Gillen garnered enormous respect from Aboriginal people in 1891 after prosecuting a case against Mounted Constable William H. Willshire for the murder of two Aboriginal men. Three years later Gillen hosted the Horn Scientific Expedition to Central Australia whereupon he met the biologist Walter Baldwin Spencer. Gillen and Spencer struck up a productive friendship and went on to collaborate in ethnographic and anthropological research. It was during the summer of 1896-1897 that Spencer and Gillen photographed and recorded in immense detail many of the secret/sacred ceremonial rituals of the Arrernte (Aranda) which had been revealed to Gillen in response to his action against of Willshire.

Spencer and Gillen's publications - The Native Tribes of Central Australia (1899) and The Northern Tribes of Central Australia (1904) - had a tremendous influence on the development of sociology and anthropology across the world and their detailed descriptions of Aboriginal custom, material culture, and beliefs (including the concept of the Dreaming or altyerre) continue to be discussed and debated (Peterson 2006; Batty et al 2013).
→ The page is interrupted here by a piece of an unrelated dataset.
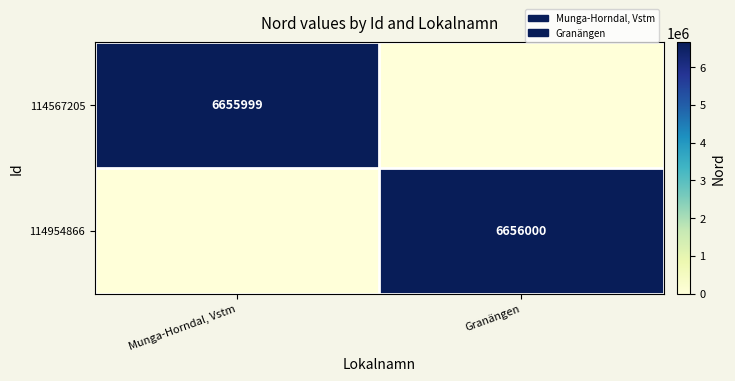

Is it true that 114567205 equals 6655999 at Munga-Horndal, Vstm?

True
In addition to these more formal anthropological texts, a number Gillen's diaries and his letters have also been posthumously published and exhibit his fine wit, sense of humour and intelligence (despite the occasional use of what is now deemed insensitive language).

Gillen sold much of his ethnographic collection to the National Museum of Victoria (Museum Victoria) in 1899 and donated more material following his expedition across the continent with Spencer in 1902. The collections consist of over 510 items. Gillen left Central Australia in 1899 and after a long period of ill-health died at Woodville (South Australia) on 5 June 1912.

References

Batty, Philip, Lindy Allen, and John A Morton, eds. The Photographs of Baldwin Spencer. Carlton, Vic.: Miegunyah Press, 2007.

Gibson, Jason. "Addressing the Arrernte: FJ Gillen's 1896 Engwura Speech." Australian Aboriginal Studies 1 (2013): 57-72.

Gillen, Francis James. Gillen's First Diary 1875. Wakefield Press, 1875.

Gillen, Francis James. Gillen's Diary: The Camp Jottings of F. J. Gillen on the Spencer and Gillen Expedition Across Australia, 1901-1902. Adelaide: Libraries Board of South Australia, 1968.

Gillen, Francis James, D.J. Mulvaney, Howard Morphy, and Alison Petch. "My Dear Spencer": The Letters of F.J. Gillen to Baldwin Spencer. Hyland House Publishing Pty Limited, 2001.

Peterson, Nicholas. "Visual Knowledge: Spencer and Gillens Use of Photography in The Native Tribes of Central Australia." Australian Aboriginal Studies 1 (2006): 12-22.